> _SEZIONE DI TESTO_

++++++++

Nel suo saggio filosofico L’attentato, Manfred Schneider ripercorre il corso della storia per dare la definizione di “attentatore”, ma soprattutto per definire cosa sia la paranoia. Passando per personaggi come Giulio Cesare, Caligola, Napoleone, Nietzsche e Kennedy, il filosofo tedesco delinea le caratteristiche dell’attentatore occidentale, che siano le guardie che cercano di accoltellare un imperatore o un kamikaze dei giorni nostri.
L’attentatore, dice Schneider, è un lupo solitario che, sentendosi impotente, combatte la sua crociata in solitudine. Il suo bersaglio non è tanto una persona specifica in quanto persona, bensì in quanto potere che essa rappresenta: Lincoln come simbolo di opposizione all’indipendenza sudista, Marat come personificazione della Legge dei sospetti francese del 1793, Warhol come simbolo della società patriarcale.

++++++++

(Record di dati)
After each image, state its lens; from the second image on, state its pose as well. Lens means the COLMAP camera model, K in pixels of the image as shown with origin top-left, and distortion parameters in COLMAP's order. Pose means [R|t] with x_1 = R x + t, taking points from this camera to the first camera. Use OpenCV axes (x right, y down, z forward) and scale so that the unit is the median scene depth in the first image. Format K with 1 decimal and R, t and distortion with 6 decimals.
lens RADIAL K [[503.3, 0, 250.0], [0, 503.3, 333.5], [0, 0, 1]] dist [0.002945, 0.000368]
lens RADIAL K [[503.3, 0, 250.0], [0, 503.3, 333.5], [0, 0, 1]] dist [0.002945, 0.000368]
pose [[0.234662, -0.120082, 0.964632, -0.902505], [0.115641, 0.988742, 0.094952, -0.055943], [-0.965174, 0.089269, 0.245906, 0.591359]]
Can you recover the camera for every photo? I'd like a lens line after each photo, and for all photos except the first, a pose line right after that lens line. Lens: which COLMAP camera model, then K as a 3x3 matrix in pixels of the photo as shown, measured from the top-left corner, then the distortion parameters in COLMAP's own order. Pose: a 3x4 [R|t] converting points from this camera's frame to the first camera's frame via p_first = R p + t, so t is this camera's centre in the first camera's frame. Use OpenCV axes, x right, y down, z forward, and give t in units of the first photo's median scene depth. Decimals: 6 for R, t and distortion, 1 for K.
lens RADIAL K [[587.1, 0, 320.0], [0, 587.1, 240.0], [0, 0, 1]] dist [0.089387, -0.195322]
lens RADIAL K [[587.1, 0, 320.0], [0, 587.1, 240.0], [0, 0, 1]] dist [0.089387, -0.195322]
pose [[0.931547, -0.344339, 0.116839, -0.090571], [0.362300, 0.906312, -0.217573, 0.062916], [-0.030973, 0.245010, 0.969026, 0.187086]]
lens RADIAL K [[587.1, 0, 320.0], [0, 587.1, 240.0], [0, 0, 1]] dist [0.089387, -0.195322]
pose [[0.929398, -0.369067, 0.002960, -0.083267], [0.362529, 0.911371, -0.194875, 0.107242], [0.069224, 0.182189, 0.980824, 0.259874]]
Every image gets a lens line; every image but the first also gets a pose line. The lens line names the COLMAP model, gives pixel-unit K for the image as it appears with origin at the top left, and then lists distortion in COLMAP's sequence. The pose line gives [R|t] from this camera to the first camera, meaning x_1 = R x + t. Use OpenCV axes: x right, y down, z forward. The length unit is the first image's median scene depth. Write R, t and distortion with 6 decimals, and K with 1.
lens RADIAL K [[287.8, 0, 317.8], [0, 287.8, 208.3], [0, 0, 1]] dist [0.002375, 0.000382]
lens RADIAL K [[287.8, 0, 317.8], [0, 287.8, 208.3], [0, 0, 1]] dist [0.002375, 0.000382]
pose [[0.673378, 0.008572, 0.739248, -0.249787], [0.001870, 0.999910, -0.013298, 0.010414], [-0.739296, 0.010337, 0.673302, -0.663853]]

++++++++

> _CONSEGNE DELL'ESERCIZIO_
1. Aggiorna il testo su L’attentato di Schneider, riportando tutto da "Nel suo saggio" fino a "dei giorni nostri." e mettendo "pensatore tedesco" al posto di "filosofo tedesco".
2. Porta avanti il testo su L’attentato di Schneider, ripartendo subito dopo la sua ultima frase.

> _RISPOSTE NUMERATE_
1.
Nel suo saggio filosofico L’attentato, Manfred Schneider ripercorre il corso della storia per dare la definizione di “attentatore”, ma soprattutto per definire cosa sia la paranoia. Passando per personaggi come Giulio Cesare, Caligola, Napoleone, Nietzsche e Kennedy, il pensatore tedesco delinea le caratteristiche dell’attentatore occidentale, che siano le guardie che cercano di accoltellare un imperatore o un kamikaze dei giorni nostri.

2.
Dato che l’attentatore sa di essere molto piccolo rispetto al potere che vuole combattere, egli punta più sul lasciare un ricordo di sé nella speranza che altri possano destarsi e abbracciare la causa – o, in altre parole, punta a farsi martire. Questa cosa era risaputa già al tempo dei romani, e difatti la lex iulia aveva lo scopo di farne da deterrente. Essa, la lex iulia, era una legge che oltre a condannare gli attentatori, si assicurava anche di cancellarli dalla storia. Strappava loro, insomma, la speranza di essere ricordati. Al contrario, gli imperatori e i sovrani – che dovevano essere ricordati – e i nobili – che volevano essere ricordati –sono giunti a noi tramite gli scritti e le immagini: statue e dipinti di sé, città col proprio nome, monete col loro volto, palazzi a loro dedicati, odi, torri, mausolei; tutto in nome di un segno indelebile nella storia. Chi aveva il potere, in altre parole, poteva permettersi di rimanere nelle memorie dell’uomo.
Se ci si pensa bene, oggi l’essere umano non è poi così diverso da quello di un tempo. Grattacieli, loghi, filantropia, sono sempre un modo per attestare potere e/o un ricordo di sé. C’è una cosa, tuttavia, che non è rimasta la stessa: gli strumenti a disposizione.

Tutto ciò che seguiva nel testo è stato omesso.